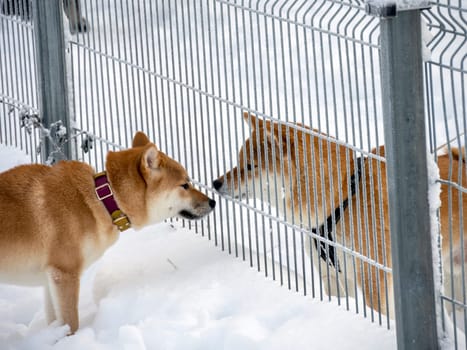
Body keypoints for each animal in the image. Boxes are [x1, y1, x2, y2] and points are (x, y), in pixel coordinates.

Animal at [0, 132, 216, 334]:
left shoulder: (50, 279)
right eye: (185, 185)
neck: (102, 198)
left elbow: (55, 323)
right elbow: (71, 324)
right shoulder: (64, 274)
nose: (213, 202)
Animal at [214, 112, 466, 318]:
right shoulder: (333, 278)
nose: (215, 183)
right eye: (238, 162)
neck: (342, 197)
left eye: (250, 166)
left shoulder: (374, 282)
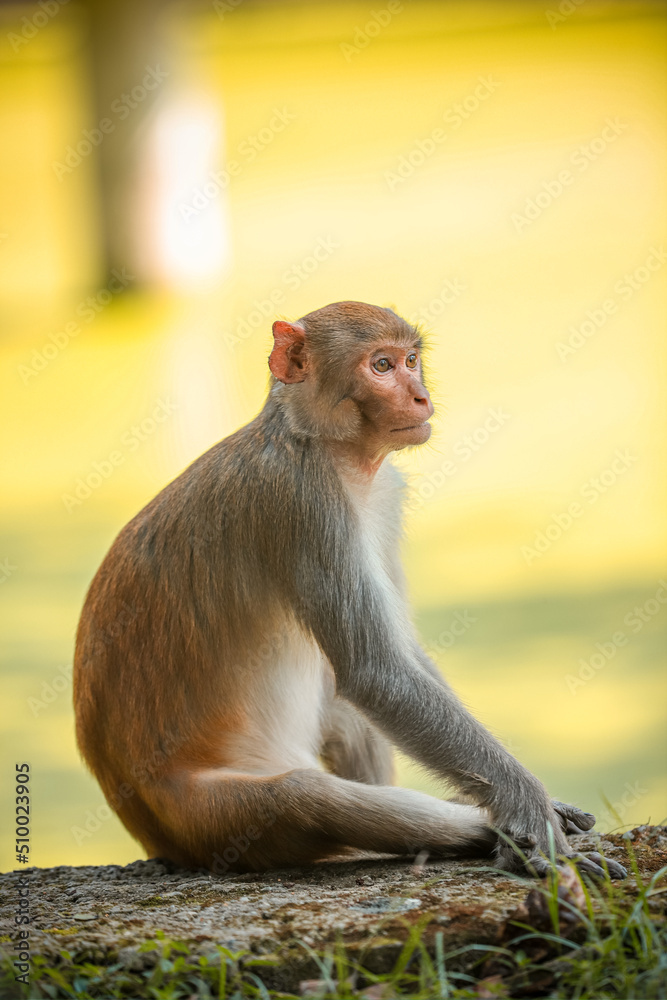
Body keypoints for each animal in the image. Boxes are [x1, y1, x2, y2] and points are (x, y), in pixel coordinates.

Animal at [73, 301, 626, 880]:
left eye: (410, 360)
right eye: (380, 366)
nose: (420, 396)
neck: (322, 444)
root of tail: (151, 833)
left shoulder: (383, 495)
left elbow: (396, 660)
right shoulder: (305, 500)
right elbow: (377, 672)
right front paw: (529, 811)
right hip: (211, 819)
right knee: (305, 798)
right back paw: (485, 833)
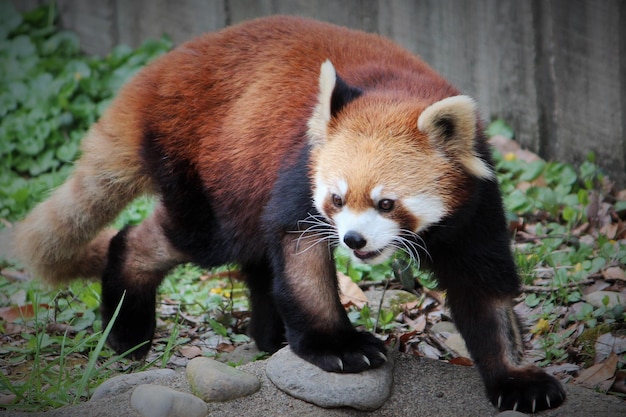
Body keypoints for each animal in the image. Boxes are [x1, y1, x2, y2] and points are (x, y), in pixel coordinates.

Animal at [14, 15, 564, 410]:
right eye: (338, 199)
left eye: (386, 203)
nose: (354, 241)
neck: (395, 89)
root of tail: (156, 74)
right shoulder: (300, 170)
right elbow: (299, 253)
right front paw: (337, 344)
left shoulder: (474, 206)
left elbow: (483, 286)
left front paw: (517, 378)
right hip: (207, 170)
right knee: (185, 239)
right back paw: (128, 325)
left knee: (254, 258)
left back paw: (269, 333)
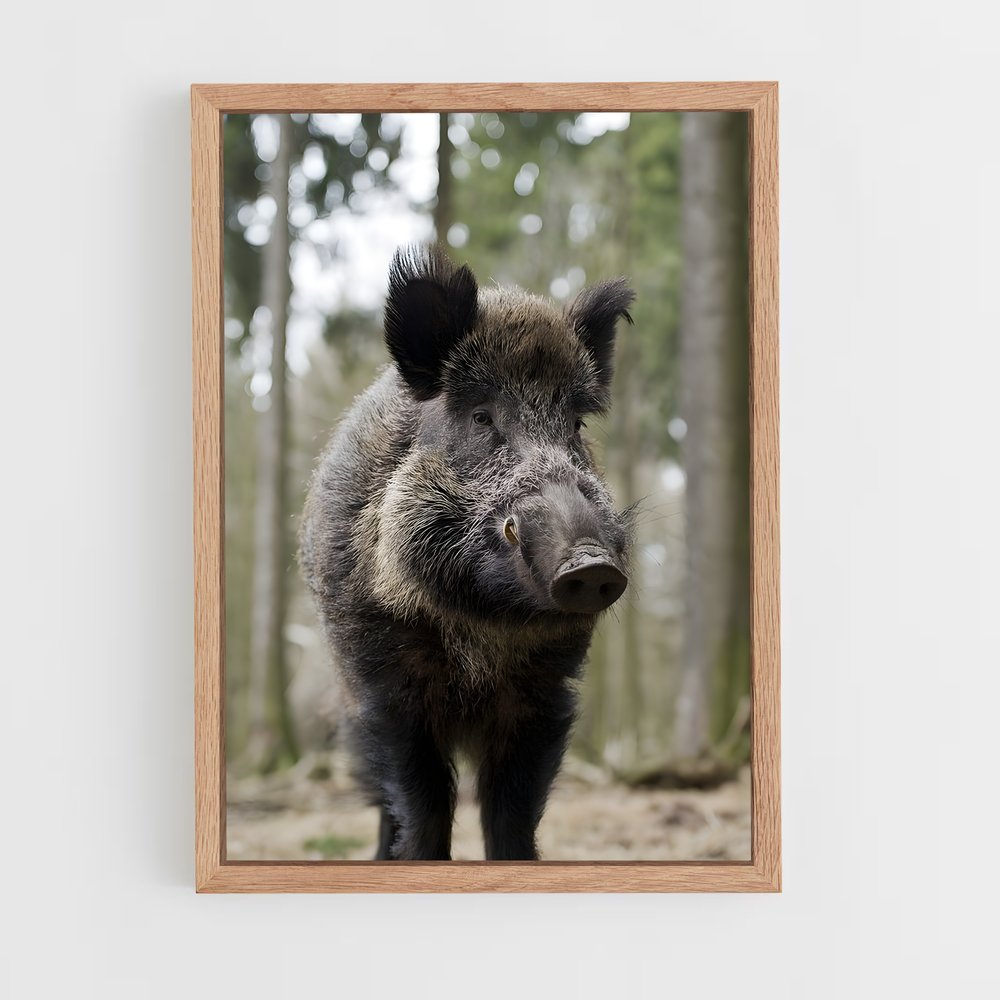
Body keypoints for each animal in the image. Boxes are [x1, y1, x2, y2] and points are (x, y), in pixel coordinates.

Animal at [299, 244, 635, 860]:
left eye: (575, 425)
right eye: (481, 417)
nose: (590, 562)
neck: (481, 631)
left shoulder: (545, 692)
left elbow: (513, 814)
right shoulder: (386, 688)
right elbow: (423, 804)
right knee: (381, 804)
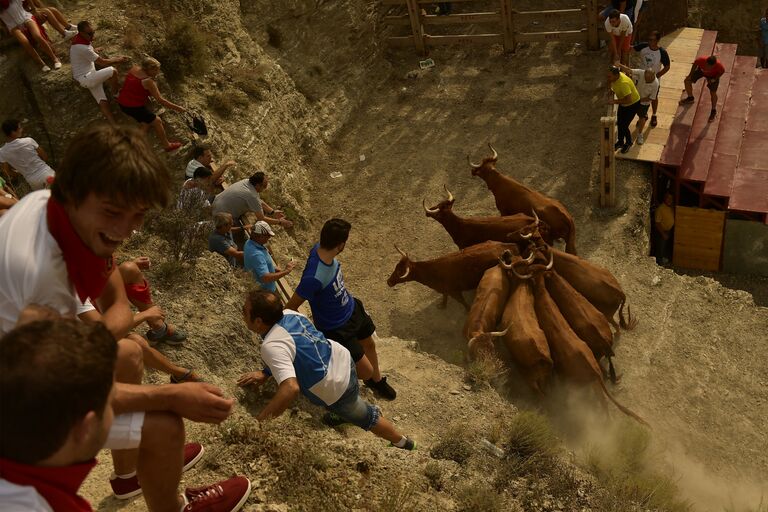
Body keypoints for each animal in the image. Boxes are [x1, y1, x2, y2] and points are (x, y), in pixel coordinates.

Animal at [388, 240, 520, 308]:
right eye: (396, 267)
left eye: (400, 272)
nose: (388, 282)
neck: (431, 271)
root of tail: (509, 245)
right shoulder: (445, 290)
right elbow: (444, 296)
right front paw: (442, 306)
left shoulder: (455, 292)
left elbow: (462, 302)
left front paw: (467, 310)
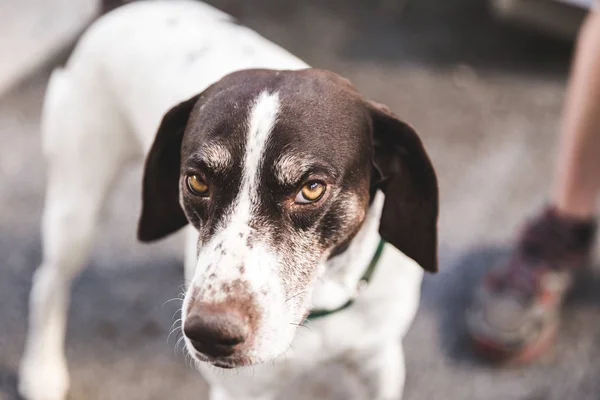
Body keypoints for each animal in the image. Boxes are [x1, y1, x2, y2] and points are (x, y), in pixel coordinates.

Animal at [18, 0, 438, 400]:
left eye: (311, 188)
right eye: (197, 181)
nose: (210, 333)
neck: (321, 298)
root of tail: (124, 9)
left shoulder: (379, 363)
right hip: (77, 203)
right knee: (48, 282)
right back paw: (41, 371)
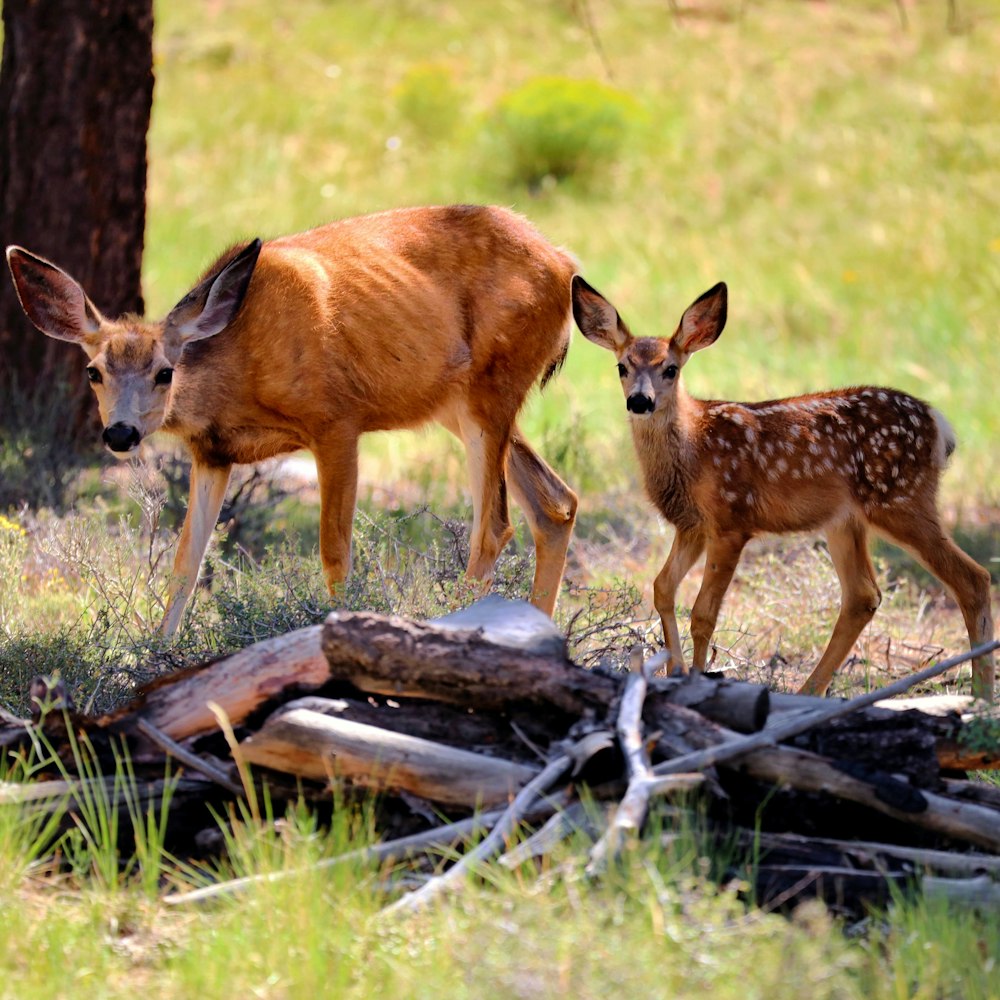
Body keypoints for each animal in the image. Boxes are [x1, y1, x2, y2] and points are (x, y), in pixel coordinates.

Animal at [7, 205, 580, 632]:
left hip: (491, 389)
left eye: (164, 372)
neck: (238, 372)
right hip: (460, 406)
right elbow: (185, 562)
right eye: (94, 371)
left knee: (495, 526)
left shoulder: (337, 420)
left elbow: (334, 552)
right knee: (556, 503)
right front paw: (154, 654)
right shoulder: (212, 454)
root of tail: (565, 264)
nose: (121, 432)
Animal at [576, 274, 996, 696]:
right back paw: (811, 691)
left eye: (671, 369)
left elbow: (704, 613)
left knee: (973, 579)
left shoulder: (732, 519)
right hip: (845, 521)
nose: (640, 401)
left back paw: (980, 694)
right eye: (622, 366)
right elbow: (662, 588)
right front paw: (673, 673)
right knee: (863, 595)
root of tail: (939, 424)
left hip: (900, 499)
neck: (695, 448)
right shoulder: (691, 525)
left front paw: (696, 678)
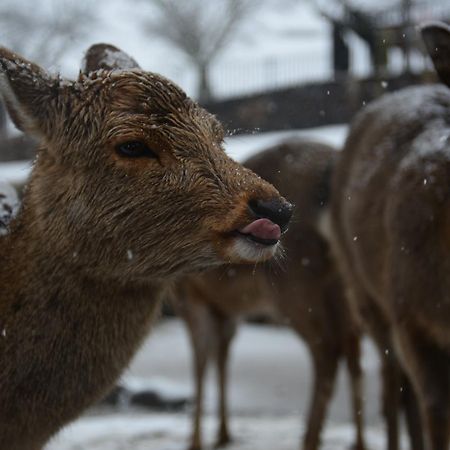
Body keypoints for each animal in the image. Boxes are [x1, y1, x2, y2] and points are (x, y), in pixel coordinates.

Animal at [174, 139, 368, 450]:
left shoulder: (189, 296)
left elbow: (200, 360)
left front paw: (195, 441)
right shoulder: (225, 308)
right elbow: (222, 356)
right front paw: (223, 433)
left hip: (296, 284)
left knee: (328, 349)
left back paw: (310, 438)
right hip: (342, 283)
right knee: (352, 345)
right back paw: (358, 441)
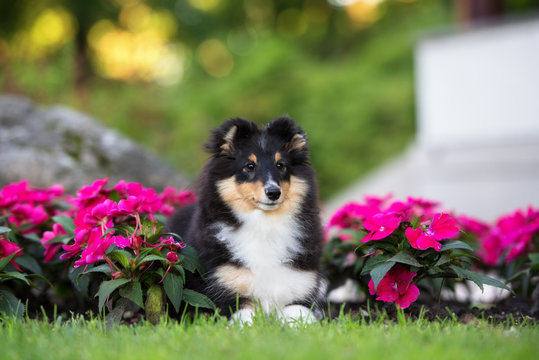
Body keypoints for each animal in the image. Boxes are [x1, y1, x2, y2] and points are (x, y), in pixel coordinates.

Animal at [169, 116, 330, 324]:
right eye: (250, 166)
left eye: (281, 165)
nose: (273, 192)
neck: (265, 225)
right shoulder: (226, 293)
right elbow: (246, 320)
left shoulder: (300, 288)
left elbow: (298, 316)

◆ EXERCISE INSTRUCTIONS
Bring together each line above where the string "back" turns up.

◆ RESPONSE BOX
right back paw: (485, 833)
right back paw: (128, 325)
left back paw: (269, 333)
right back paw: (41, 371)
right back paw: (811, 691)
left back paw: (980, 694)
left back paw: (310, 438)
right back paw: (358, 441)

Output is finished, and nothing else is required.